One number is the expected answer: the count of lines in the material below containing the word "overflow".

== Segment start ==

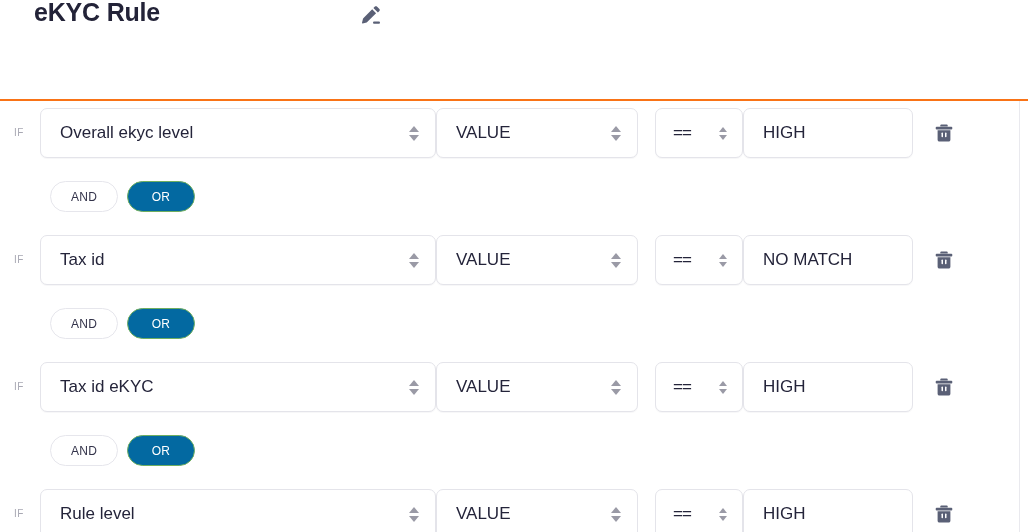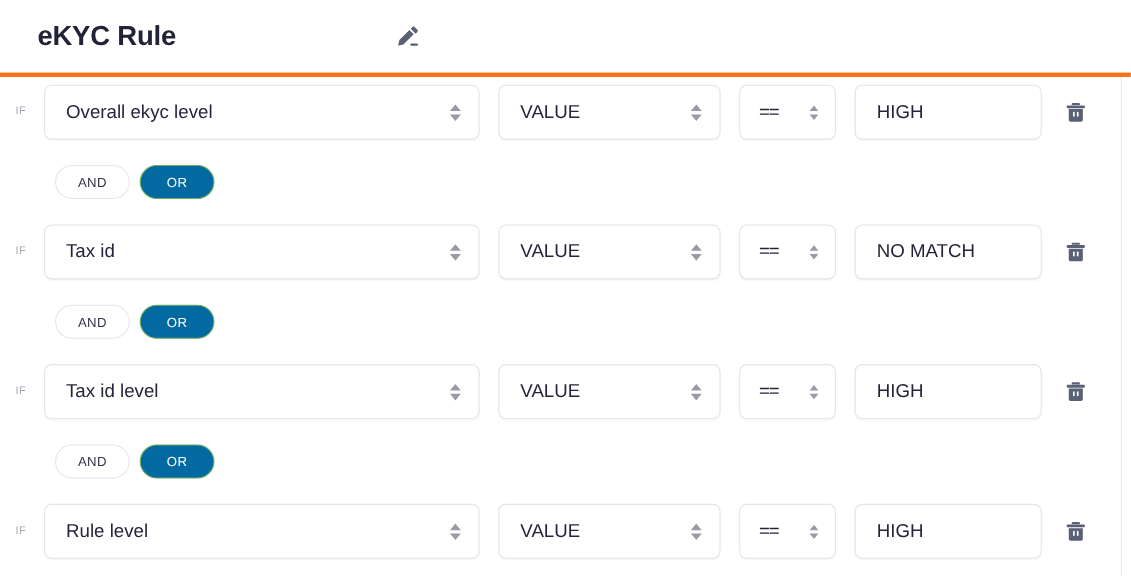--- a/index.html
+++ b/index.html
@@ -20,25 +20,24 @@
   .page {
     position: relative;
     width: 1028px;
     height: 532px;
     box-sizing: border-box;
   }
 
   
   .header {
     position: relative;
-    height: 70px;
-    box-sizing: border-box;
-    border-bottom: 4px solid #f97316;
-    display: flex;
-    align-items: center;
+    height: 101px;
+    box-sizing: border-box;
+    border-bottom: 2px solid #f97316;
+    display: flex;
     padding-left: 34px;
     background: #ffffff;
   }
   .page-title {
     font-size: 25px;
     font-weight: bold;
     letter-spacing: -0.2px;
     color: #232338;
     line-height: 1;
     margin: 0;
@@ -111,23 +110,23 @@
     padding-left: 19px;
     white-space: nowrap;
     overflow: hidden;
     text-overflow: ellipsis;
     flex: 1 1 auto;
   }
   .field.select { cursor: pointer; }
   .field.input { cursor: text; }
 
   .f-attribute { width: 396px; flex: 0 0 396px; }
-  .f-source    { width: 202px; flex: 0 0 202px; margin-left: 17px; }
+  .f-source    { width: 202px; flex: 0 0 202px; }
   .f-operator  { width: 88px;  flex: 0 0 88px;  margin-left: 17px; }
-  .f-value     { width: 170px; flex: 0 0 170px; margin-left: 17px; }
+  .f-value     { width: 170px; flex: 0 0 170px; }
 
   .f-source .field-text,
   .f-operator .field-text,
   .f-value .field-text { font-size: 17px; }
   .f-operator .field-text { padding-left: 17px; letter-spacing: -1px; }
 
   
   .stepper {
     flex: 0 0 auto;
     width: 18px;
@@ -319,21 +318,21 @@
 
     <div class="conj-row">
       <span class="conj-pill">AND</span>
       <span class="conj-pill active">OR</span>
     </div>
 
     <div class="rule-row">
       <span class="if-label">IF</span>
 
       <div class="field select f-attribute">
-        <span class="field-text">Tax id level</span>
+        <span class="field-text">Tax id eKYC</span>
         <span class="stepper">
           <span class="tri up"></span>
             <span class="tri down"></span>
         </span>
       </div>
 
       <div class="field select f-source">
         <span class="field-text">VALUE</span>
         <span class="stepper">
           <span class="tri up"></span>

== Segment end ==

# Solution to the problem:
2